Si no puede fumar en su cuarto, se busca el escondite más retorcido donde ocultar tres o cuatro pitillos: desenrosca la base de la pata de la cama, y los guarda en el hueco. Podría fumar en el cuarto de juegos (hay un cuarto de juegos, con una tele y revistas, y películas. Tienen La Matanza de Texas, la buena) De hecho, los pacientes de psiquiatría apenas hacen otra cosa que juntarse los 15 o 20 que son y fumar todo el día delante de la tele. Podría fumar ahí, digo, no le hace falta esconder los pitillos en su cuarto, pero ¿dónde estaría la gracia? Luego, en la hora de visitas, delante de los familiares, finge un desmayo en medio del pasillo. Tres días después intenta escapar anudando varias sábanas y descolgándolas por la ventana. La ventana no se abre del todo, está bien pensada, caben las sábanas pero no el paranoico.

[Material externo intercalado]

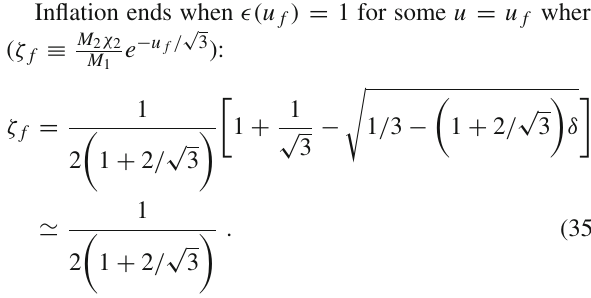
Fig. 3 NumericalexampleoftheHubbleparameter H ( t ) andthescalar field u ( t ) vs. time. For short times the inflationary Hubble parameter is large and afterwards approaches its cosmological late time value. As (cid:10) 10 − 2 , H ( 0 ) ∼ 1, u ( 0 ) ∼ 17. The phys- an example we take: M 1 M 2 χ 2 ical units for the numbers representing u and H on the vertical axis in both graphics conform to our choice of normalization of “Planck” units 16 π G Ne w ton = 1 in Eq. (5) and henceforth. Thus, the physical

A mí me cae muy bien, pero a su compañero de cuarto le da miedo.
Y la más turbadora de todas, una rubia de ojos grandes, guapa, agresiva. No lleva bien estar en observación. Estar en observación es no poder salir del cuarto, no poder salir a fumar. Y si le da el arrebato, se le atan tobillos y muñecas a la cama, por su bien. Es el joven de la pústula quien aferra su muñeca y asegura la sujección, sintiendo un hervir muy extraño en su interior. Lleva media teta fuera del pijama, la rubia, y le mira fijamente a través de su pelo revuelto. Las enfermeras lo ven, claro, y ya no le envían más a esa planta, al joven de la pústula.